GIVEN DATA →
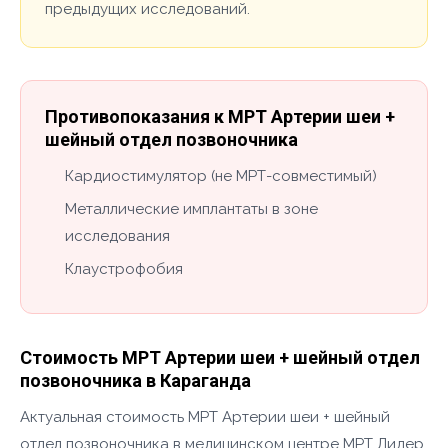
предыдущих исследований.
Противопоказания к МРТ Артерии шеи +
шейный отдел позвоночника
Кардиостимулятор (не МРТ-совместимый)
Металлические имплантаты в зоне
исследования
Клаустрофобия
Стоимость МРТ Артерии шеи + шейный отдел
позвоночника в Караганда
Актуальная стоимость МРТ Артерии шеи + шейный
отдел позвоночника в медицинском центре МРТ Лидер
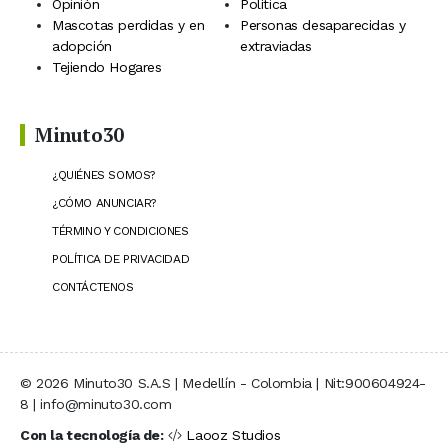
Opinión
Política
Mascotas perdidas y en
Personas desaparecidas y
adopción
extraviadas
Tejiendo Hogares
Minuto30
¿QUIÉNES SOMOS?
¿CÓMO ANUNCIAR?
TÉRMINO Y CONDICIONES
POLÍTICA DE PRIVACIDAD
CONTÁCTENOS
© 2026 Minuto30 S.A.S | Medellín - Colombia | Nit:900604924-
8 | info@minuto30.com
Con la tecnología de:
Laooz Studios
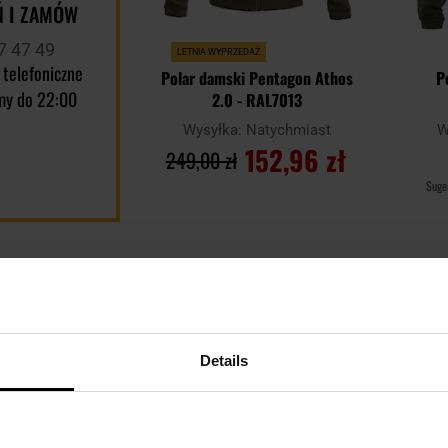
 I ZAMÓW
7 47 49
LETNIA WYPRZEDAŻ
 telefoniczne
Polar damski Pentagon Athos
P
my do 22:00
2.0 - RAL7013
Wysyłka:
Natychmiast
W
152,96 zł
249,00 zł
Suge
DO KOSZYKA
Dodaj
Dodaj
Porównaj
Porówn
do
do
schowka
schowka
Details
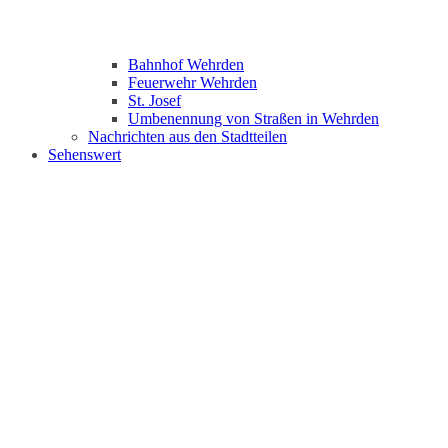
Bahnhof Wehrden
Feuerwehr Wehrden
St. Josef
Umbenennung von Straßen in Wehrden
Nachrichten aus den Stadtteilen
Sehenswert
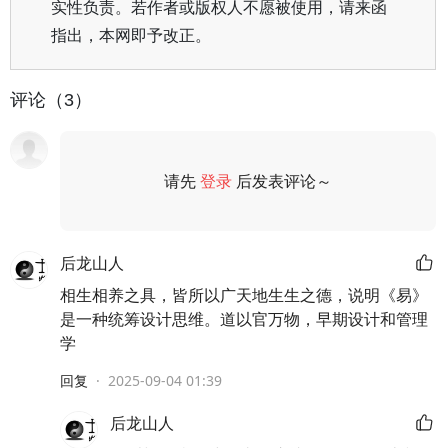
实性负责。若作者或版权人不愿被使用，请来函
指出，本网即予改正。
评论（3）
请先
登录
后发表评论～
评论
后龙山人
相生相养之具，皆所以广天地生生之德，说明《易》
是一种统筹设计思维。道以官万物，早期设计和管理
学
回复
·
2025-09-04 01:39
后龙山人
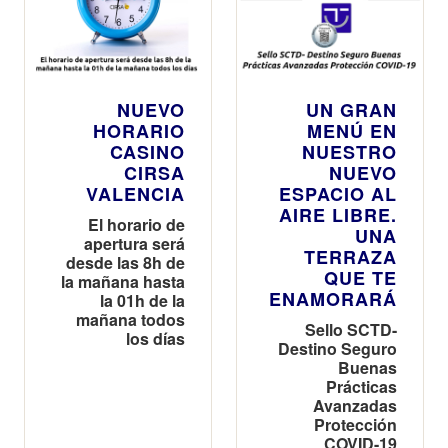
NUEVO
UN GRAN
HORARIO
MENÚ EN
CASINO
NUESTRO
CIRSA
NUEVO
VALENCIA
ESPACIO AL
AIRE LIBRE.
El horario de
UNA
apertura será
TERRAZA
desde las 8h de
QUE TE
la mañana hasta
ENAMORARÁ
la 01h de la
mañana todos
Sello SCTD-
los días
Destino Seguro
Buenas
Prácticas
Avanzadas
Protección
COVID-19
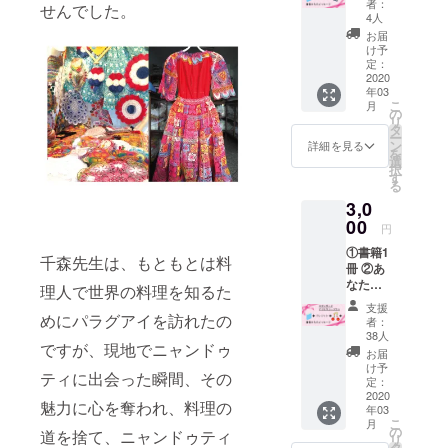
者：
せんでした。
※ご支援
4人
の際に
お届
必ず備
け予
考欄に
定：
ご希望
2020
年03
のお名
こ
月
前をご
の
リ
記入く
タ
ー
ださ
ン
詳細を見る
を
い。
選
択
③repic
す
る
bookオ
3,0
リジナ
ルトー
00
円
トバッ
①書籍1
グ
千森先生は、もともとは料
冊 ②あ
（CAM
なたの
PFIRE
理人で世界の料理を知るた
お名前
限定）
支援
を掲載
めにパラグアイを訪れたの
※トート
者：
※ご支援
バッグ
38人
ですが、現地でニャンドゥ
の際に
は、
お届
必ず備
ミッド
け予
ティに出会った瞬間、その
考欄に
ナイト
定：
ご希望
2020
ブルー
魅力に心を奪われ、料理の
年03
のお名
とブ
こ
月
前をご
ラック
の
道を捨て、ニャンドゥティ
リ
記入く
とワイ
タ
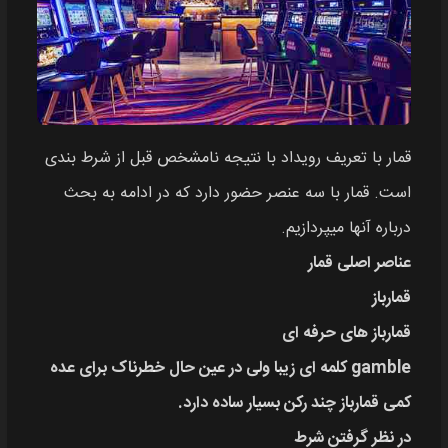
قمار با تعریف رویداد با نتیجه نامشخص قبل از شرط بندی
است. قمار با سه عنصر حضور دارد که در ادامه به بحث
درباره آنها میپردازیم.
عناصر اصلی قمار
قمارباز
قمارباز های حرفه ای
gamble کلمه ای زیبا ولی در عین حال خطرناک برای عده
کمی قمارباز چند رکن بسیار ساده دارد.
در نظر گرفتن شرط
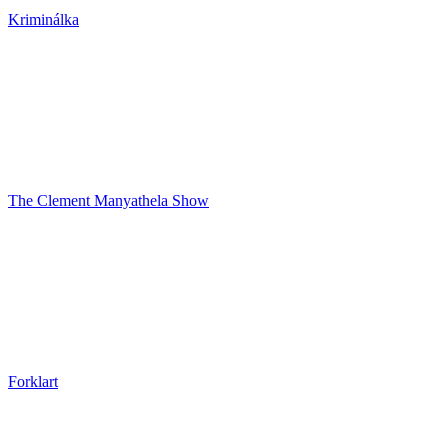
Kriminálka
The Clement Manyathela Show
Forklart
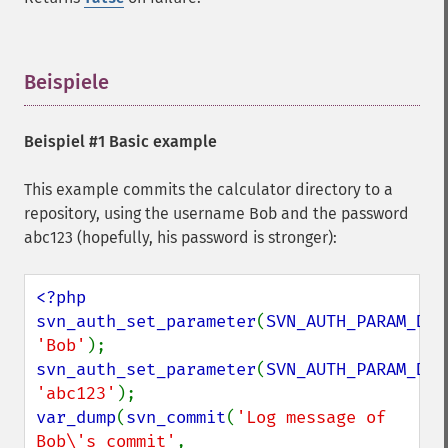
Beispiele
¶
Beispiel #1 Basic example
This example commits the calculator directory to a
repository, using the username Bob and the password
abc123 (hopefully, his password is stronger):
<?php

svn_auth_set_parameter
(
SVN_AUTH_PARAM_DEF
'Bob'
svn_auth_set_parameter
(
SVN_AUTH_PARAM_DEF
'abc123'
var_dump
(
svn_commit
(
'Log message of 
Bob\'s commit'
, 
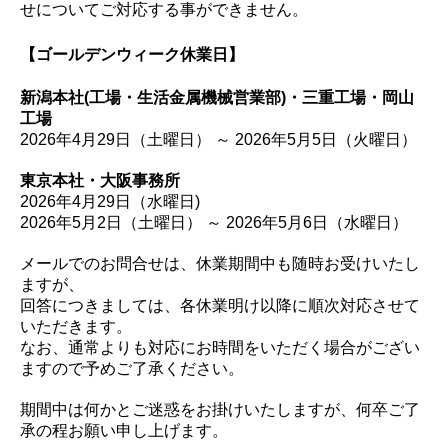
せについてご対応する事ができません。
【ゴールデンウィーク休業日】
新潟本社(工場・生活金属機械営業部)・三重工場・岡山
工場
2026年4月29日（土曜日） ～ 2026年5月5日（火曜日）
東京本社・大阪事務所
2026年4月29日（水曜日)
2026年5月2日（土曜日） ～ 2026年5月6日（水曜日）
メールでのお問合せは、休業期間中も随時お受けいたし
ますが、
回答につきましては、各休業明け以降に順次対応させて
いただきます。
なお、通常よりも対応にお時間をいただく場合がござい
ますので予めご了承ください。
期間中は何かとご迷惑をお掛けいたしますが、何卒ご了
承の程お願い申し上げます。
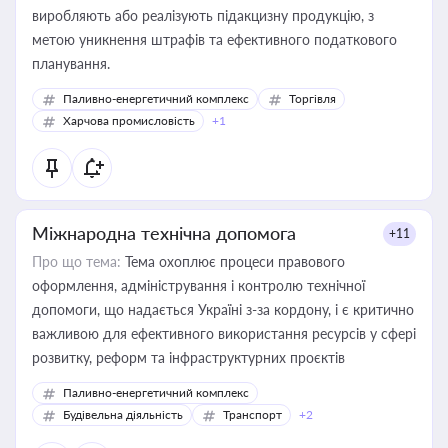
виробляють або реалізують підакцизну продукцію, з
метою уникнення штрафів та ефективного податкового
планування.
Паливно-енергетичний комплекс
Торгівля
Харчова промисловість
+1
Міжнародна технічна допомога
+11
Про що тема:
Тема охоплює процеси правового
оформлення, адміністрування і контролю технічної
допомоги, що надається Україні з-за кордону, і є критично
важливою для ефективного використання ресурсів у сфері
розвитку, реформ та інфраструктурних проєктів
Паливно-енергетичний комплекс
Будівельна діяльність
Транспорт
+2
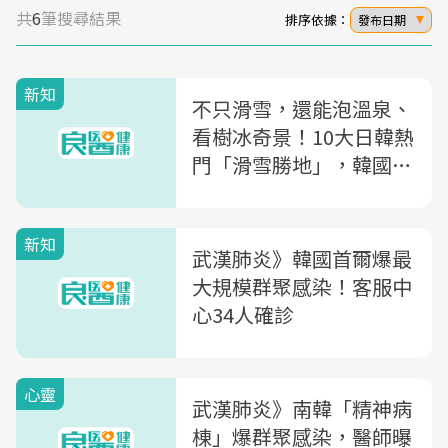
共
6
筆搜尋結果
排序依據：
發布日期
新知
不只滑雪，還能泡溫泉、
看樹冰奇景！10大日韓熱
門「滑雪勝地」，韓國這
處便宜又好玩
新知
武漢肺炎》韓國首爾爆最
大規模群聚感染！客服中
心34人確診
心靈
武漢肺炎》南韓「精神病
棟」爆群聚感染，醫師曝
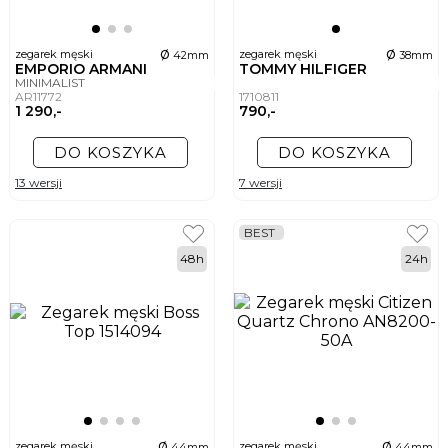
ø
ø
zegarek męski
zegarek męski
42mm
38mm
EMPORIO ARMANI
TOMMY HILFIGER
MINIMALIST
AR11772
1710811
1 290,-
790,-
DO KOSZYKA
DO KOSZYKA
13 wersji
7 wersji
BEST
48h
24h
ø
ø
zegarek męski
zegarek męski
44mm
44mm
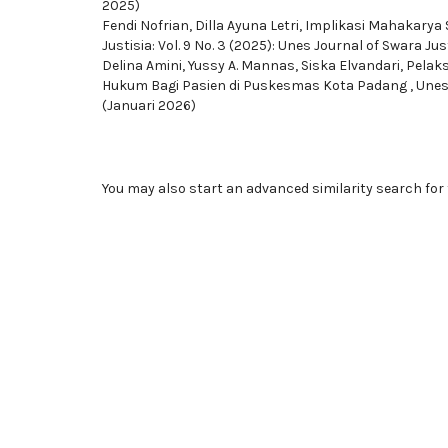
2025)
Fendi Nofrian, Dilla Ayuna Letri,
Implikasi Mahakarya 
Justisia: Vol. 9 No. 3 (2025): Unes Journal of Swara Ju
Delina Amini, Yussy A. Mannas, Siska Elvandari,
Pelak
Hukum Bagi Pasien di Puskesmas Kota Padang
,
Unes 
(Januari 2026)
You may also
start an advanced similarity search
for 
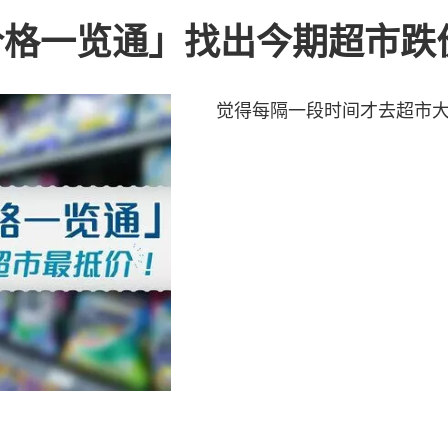
价格一览通」找出今期超市跌
觉得每隔一段时间才去超市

WHAT YOU NEED TO DO →
Pictures are to be left out. Otherwise, copy the material above exactly.

WRITTEN SOLUTION →
предыдущих исследований.
Противопоказания к МРТ Артерии шеи +
шейный отдел позвоночника
Кардиостимулятор (не МРТ-совместимый)
Металлические имплантаты в зоне
исследования
Клаустрофобия
Стоимость МРТ Артерии шеи + шейный отдел
позвоночника в Караганда
Актуальная стоимость МРТ Артерии шеи + шейный
отдел позвоночника в медицинском центре МРТ Лидер
Opinión
Política
Mascotas perdidas y en
Personas desaparecidas y
adopción
extraviadas
Tejiendo Hogares
Minuto30
¿QUIÉNES SOMOS?
¿CÓMO ANUNCIAR?
TÉRMINO Y CONDICIONES
POLÍTICA DE PRIVACIDAD
CONTÁCTENOS
© 2026 Minuto30 S.A.S | Medellín - Colombia | Nit:900604924-
8 | info@minuto30.com
Con la tecnología de:
Laooz Studios
 I ZAMÓW
7 47 49
LETNIA WYPRZEDAŻ
 telefoniczne
Polar damski Pentagon Athos
P
my do 22:00
2.0 - RAL7013
Wysyłka:
Natychmiast
W
152,96 zł
249,00 zł
Suge
DO KOSZYKA
Dodaj
Dodaj
Porównaj
Porówn
do
do
schowka
schowka
Details
Bahnhof Wehrden
Feuerwehr Wehrden
St. Josef
Umbenennung von Straßen in Wehrden
Nachrichten aus den Stadtteilen
Sehenswert
实性负责。若作者或版权人不愿被使用，请来函
指出，本网即予改正。
评论（3）
请先
登录
后发表评论～
评论
后龙山人
相生相养之具，皆所以广天地生生之德，说明《易》
是一种统筹设计思维。道以官万物，早期设计和管理
学
回复
·
2025-09-04 01:39
后龙山人
NUEVO
UN GRAN
HORARIO
MENÚ EN
CASINO
NUESTRO
CIRSA
NUEVO
VALENCIA
ESPACIO AL
AIRE LIBRE.
El horario de
UNA
apertura será
TERRAZA
desde las 8h de
QUE TE
la mañana hasta
ENAMORARÁ
la 01h de la
mañana todos
Sello SCTD-
los días
Destino Seguro
Buenas
Prácticas
Avanzadas
Protección
COVID-19
者：
せんでした。
※ご支援
4人
の際に
お届
必ず備
け予
考欄に
定：
ご希望
2020
年03
のお名
こ
月
前をご
の
リ
記入く
タ
ー
ださ
ン
詳細を見る
を
い。
選
択
③repic
す
る
bookオ
3,0
リジナ
ルトー
00
円
トバッ
①書籍1
グ
千森先生は、もともとは料
冊 ②あ
（CAM
なたの
PFIRE
理人で世界の料理を知るた
お名前
限定）
支援
を掲載
めにパラグアイを訪れたの
※トート
者：
※ご支援
バッグ
38人
ですが、現地でニャンドゥ
の際に
は、
お届
必ず備
ミッド
け予
ティに出会った瞬間、その
考欄に
ナイト
定：
ご希望
2020
ブルー
魅力に心を奪われ、料理の
年03
のお名
とブ
こ
月
前をご
ラック
の
道を捨て、ニャンドゥティ
リ
記入く
とワイ
タ
قمار با تعریف رویداد با نتیجه نامشخص قبل از شرط بندی
است. قمار با سه عنصر حضور دارد که در ادامه به بحث
درباره آنها میپردازیم.
عناصر اصلی قمار
قمارباز
قمارباز های حرفه ای
gamble کلمه ای زیبا ولی در عین حال خطرناک برای عده
کمی قمارباز چند رکن بسیار ساده دارد.
در نظر گرفتن شرط
Kriminálka
The Clement Manyathela Show
Forklart
Beispiele
¶
Beispiel #1 Basic example
This example commits the calculator directory to a
repository, using the username Bob and the password
abc123 (hopefully, his password is stronger):
<?php

svn_auth_set_parameter
(
SVN_AUTH_PARAM_DEF
'Bob'
svn_auth_set_parameter
(
SVN_AUTH_PARAM_DEF
'abc123'
var_dump
(
svn_commit
(
'Log message of 
Bob\'s commit'
, 
せについてご対応する事ができません。
【ゴールデンウィーク休業日】
新潟本社(工場・生活金属機械営業部)・三重工場・岡山
工場
2026年4月29日（土曜日） ～ 2026年5月5日（火曜日）
東京本社・大阪事務所
2026年4月29日（水曜日)
2026年5月2日（土曜日） ～ 2026年5月6日（水曜日）
メールでのお問合せは、休業期間中も随時お受けいたし
ますが、
回答につきましては、各休業明け以降に順次対応させて
いただきます。
なお、通常よりも対応にお時間をいただく場合がござい
ますので予めご了承ください。
期間中は何かとご迷惑をお掛けいたしますが、何卒ご了
承の程お願い申し上げます。
виробляють або реалізують підакцизну продукцію, з
метою уникнення штрафів та ефективного податкового
планування.
Паливно-енергетичний комплекс
Торгівля
Харчова промисловість
+1
Міжнародна технічна допомога
+11
Про що тема:
Тема охоплює процеси правового
оформлення, адміністрування і контролю технічної
допомоги, що надається Україні з-за кордону, і є критично
важливою для ефективного використання ресурсів у сфері
розвитку, реформ та інфраструктурних проєктів
Паливно-енергетичний комплекс
Будівельна діяльність
Транспорт
+2
共
6
筆搜尋結果
排序依據：
發布日期
新知
不只滑雪，還能泡溫泉、
看樹冰奇景！10大日韓熱
門「滑雪勝地」，韓國這
處便宜又好玩
新知
武漢肺炎》韓國首爾爆最
大規模群聚感染！客服中
心34人確診
心靈
武漢肺炎》南韓「精神病
棟」爆群聚感染，醫師曝
ø
ø
zegarek męski
zegarek męski
42mm
38mm
EMPORIO ARMANI
TOMMY HILFIGER
MINIMALIST
AR11772
1710811
1 290,-
790,-
DO KOSZYKA
DO KOSZYKA
13 wersji
7 wersji
BEST
48h
24h
ø
ø
zegarek męski
zegarek męski
44mm
44mm
2025)
Fendi Nofrian, Dilla Ayuna Letri,
Implikasi Mahakarya 
Justisia: Vol. 9 No. 3 (2025): Unes Journal of Swara Ju
Delina Amini, Yussy A. Mannas, Siska Elvandari,
Pelak
Hukum Bagi Pasien di Puskesmas Kota Padang
,
Unes 
(Januari 2026)
You may also
start an advanced similarity search
for 
价格一览通」找出今期超市跌
觉得每隔一段时间才去超市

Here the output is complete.